Att is a large telecommunications company and they have really good


Problem Statement:

ATT is a large telecommunications company and they have really good data about phone calls globally.

They would like to build new business services around the nice data assets that they have, similar to a data broker. One beautifully rich data set they have is Call Detail Records (CDRs). They would like to build a data broker service around this internal data. (google: call detail records).

There are privacy restrictions around data that they can sell, but they can derive new data fields from their rich proprietary data. If averaged at a large enough geographical region (zip9, zip5, zip3?) these derived fields can be sold. Also, they can sell new fields at the customer/address/phone number level that are derived from CDR fields if the new fields are of a different nature than the CDRs. This would allow them to sell a segment label/description.

They see a company called Claritas and others that make a lot of money selling highly descriptive consumer segments (google: Claritas PRIZM segments).

An ATT executive wants to build such a data broker business, selling such demographic-like segments built using the CDRs. Let’s start with the U.S. only. Design a process to build PRIZM-like segments using CDR records.


Here are three examples (see attached files) of pretty good submissions for homeworks. It’s best if you begin by stating what the business problem is, in your own words, so it’s clear to the reader that you understand the problem. Then describe the proposed solution approach. If appropriate, you can also describe any assumptions you made, particularly about data that is needed. You might describe several solution paths depending on what data might be available. Describe the input and out put of the framework you designed.
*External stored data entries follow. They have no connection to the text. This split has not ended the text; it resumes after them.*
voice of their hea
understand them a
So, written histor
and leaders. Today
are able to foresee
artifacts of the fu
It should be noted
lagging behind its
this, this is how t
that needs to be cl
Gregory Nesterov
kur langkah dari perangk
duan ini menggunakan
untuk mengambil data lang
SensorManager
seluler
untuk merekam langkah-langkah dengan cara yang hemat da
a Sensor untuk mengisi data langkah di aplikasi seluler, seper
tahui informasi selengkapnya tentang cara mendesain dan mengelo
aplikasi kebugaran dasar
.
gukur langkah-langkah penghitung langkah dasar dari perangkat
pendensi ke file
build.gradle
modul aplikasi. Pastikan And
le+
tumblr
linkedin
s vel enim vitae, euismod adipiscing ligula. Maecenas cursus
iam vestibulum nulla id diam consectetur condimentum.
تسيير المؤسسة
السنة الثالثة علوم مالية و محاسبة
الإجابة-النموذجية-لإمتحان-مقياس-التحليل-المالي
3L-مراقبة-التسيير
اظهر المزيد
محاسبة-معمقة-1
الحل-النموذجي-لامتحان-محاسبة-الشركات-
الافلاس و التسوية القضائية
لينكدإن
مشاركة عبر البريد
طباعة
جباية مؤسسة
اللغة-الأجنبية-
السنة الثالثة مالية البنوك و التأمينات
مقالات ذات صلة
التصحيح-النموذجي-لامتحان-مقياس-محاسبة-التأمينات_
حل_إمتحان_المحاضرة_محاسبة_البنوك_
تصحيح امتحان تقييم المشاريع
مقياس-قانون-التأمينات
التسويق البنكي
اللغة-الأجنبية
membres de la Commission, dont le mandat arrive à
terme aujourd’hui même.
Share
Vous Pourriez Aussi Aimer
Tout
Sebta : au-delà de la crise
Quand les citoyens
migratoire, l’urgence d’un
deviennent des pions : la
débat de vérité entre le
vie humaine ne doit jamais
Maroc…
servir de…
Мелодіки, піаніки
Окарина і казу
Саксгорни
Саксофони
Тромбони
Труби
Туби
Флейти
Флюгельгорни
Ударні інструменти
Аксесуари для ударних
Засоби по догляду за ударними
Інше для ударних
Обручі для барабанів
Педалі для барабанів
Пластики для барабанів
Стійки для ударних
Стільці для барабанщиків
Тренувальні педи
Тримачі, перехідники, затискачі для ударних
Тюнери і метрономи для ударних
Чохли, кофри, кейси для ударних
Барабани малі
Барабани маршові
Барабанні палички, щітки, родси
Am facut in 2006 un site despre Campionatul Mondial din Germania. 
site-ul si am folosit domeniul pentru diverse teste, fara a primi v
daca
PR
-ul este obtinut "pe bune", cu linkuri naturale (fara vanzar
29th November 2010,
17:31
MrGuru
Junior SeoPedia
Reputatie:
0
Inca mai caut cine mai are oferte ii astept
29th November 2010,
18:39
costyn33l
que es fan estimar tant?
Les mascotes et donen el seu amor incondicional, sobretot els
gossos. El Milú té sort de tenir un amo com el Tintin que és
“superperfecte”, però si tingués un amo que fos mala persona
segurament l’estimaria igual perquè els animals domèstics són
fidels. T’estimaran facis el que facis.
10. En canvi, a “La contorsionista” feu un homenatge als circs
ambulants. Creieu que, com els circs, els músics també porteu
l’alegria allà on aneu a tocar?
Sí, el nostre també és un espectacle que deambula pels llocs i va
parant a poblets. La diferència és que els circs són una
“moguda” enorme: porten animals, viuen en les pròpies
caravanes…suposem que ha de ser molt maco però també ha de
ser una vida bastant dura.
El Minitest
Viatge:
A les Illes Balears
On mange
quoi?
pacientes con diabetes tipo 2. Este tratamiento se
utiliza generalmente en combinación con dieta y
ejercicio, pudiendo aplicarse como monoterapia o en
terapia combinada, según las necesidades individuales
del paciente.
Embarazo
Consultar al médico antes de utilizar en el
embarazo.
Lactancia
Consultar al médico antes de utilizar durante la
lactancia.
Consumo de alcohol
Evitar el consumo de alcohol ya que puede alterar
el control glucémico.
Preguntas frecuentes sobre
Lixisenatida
The goal is for the reader to read it, easily understand it, and believe it will work well to solve the problem. It’s not enough to have a great idea – you also need to communicate it well.

Questions and Answers:

  • From whom does AT&T collect CDRs? From AT&T customers only? In other words, is it the case that whenever an AT&T customer calls someone or receives a call from someone, there will be a CDR collected? If not, how were CDRs collected?
    • They collect the data for the CDRs from their own internal network, and they only see their own customers’ behavior. ATT sees about 40% of all US phone traffic.
  • If the CDRs only include AT&T customers’ calls, what data do we have available on these customers other than the CDRs? (Demographic data?)
    • We know their PII, so we can link them at a data broker. We don’t have our own demographic data about them.
  • Do we match customers in the CDRs to other data through their phone numbers?
    • We can match by phone number to any other data that we have or could get. We also have their names and addresses.
  • Are the characteristics of each segment we have in the end based on the CDR information only (e.g. a segment in which the average call duration is above 30 mins)? Or on any information we can find on a customer?
    • We could use anything we can gather about a customer to help define the segments.
  • Could you please explain “average at a geographical region (zip9, zip5, zip3…)” again with examples?
    • Example: Credit bureau data is very sensitive. Companies can’t buy CB data at the individual person level unless the person gives them permission (BTW – every time you apply for a credit product you give the company permission to get your CB for as long as you have their credit product.) BUT, a company can buy averaged CB data at geographic region levels, with the smallest region being zip9 (9 digit zip code). This is about 4 square city blocks.
  • After we have our segments and say a company gives us a list of people to assign the segments, what information/data will the company provide to us on the list of people?
    • Generally you’d get what one sends to a data broker, enough PII (name, address, phone number…) to link to your database.
  • Where can we access to the slide of class 2 and the notebook you shared with us during class?
    • Should be on Blackboard now. They should appear after the class. Is over.
  • Who will buy our data (demographic-like segments built using the CDRs) and how they will make use of these data?
    • Companies that want to do marketing solicitation, just like we went to a data broker when we wanted to do installment loan solicitations.
  • What type of information in CDRs that we cannot use or assume that we cannot obtain? (For instance, like the destination number, can we use it?)
    • Internally, we can use anything on the CDR for analysis, model building, mapping to other data sets etc. We generally can’t sell the CDC info.
  • Do we have information about content in SMS they receive? And what about browsing history? And geolocation data from cell towers?
    • No, not content, but I bet we can get geolocation/tower identification data. That would be useful.
  • What data does PI include which we have? Age, Gender etc?
    • PII is personal identifying data fields, most commonly name, address, phone number, SSN, date of birth… But all we have are a few fields, like name, address, phone number.
  • Is there a preferred time scope for the data product to be valid for sale? For instance, data in the past one year.
    • I’m flexible, so no preference on time scale. I just want the resulting segments that I can sell to be useful in consumer models so people will buy them.
  • How many call destinations do we have? Do we have the call destination names if they are not owned by a person but a business, or public institute? If the destination number is owned by an individual, do we have their occupation?
    • We know very little about the destination number, unless it’s a phone number in our customer base. We can do elaborate statistical analysis to make inferences on the destination numbers which might provide insight.
  • Do CDRs include locations of the 2 persons having the phone call?
    • Not explicitly, but we can frequently make inferences from the first 3 digits. For landlines, the first 6 digits tell the geography.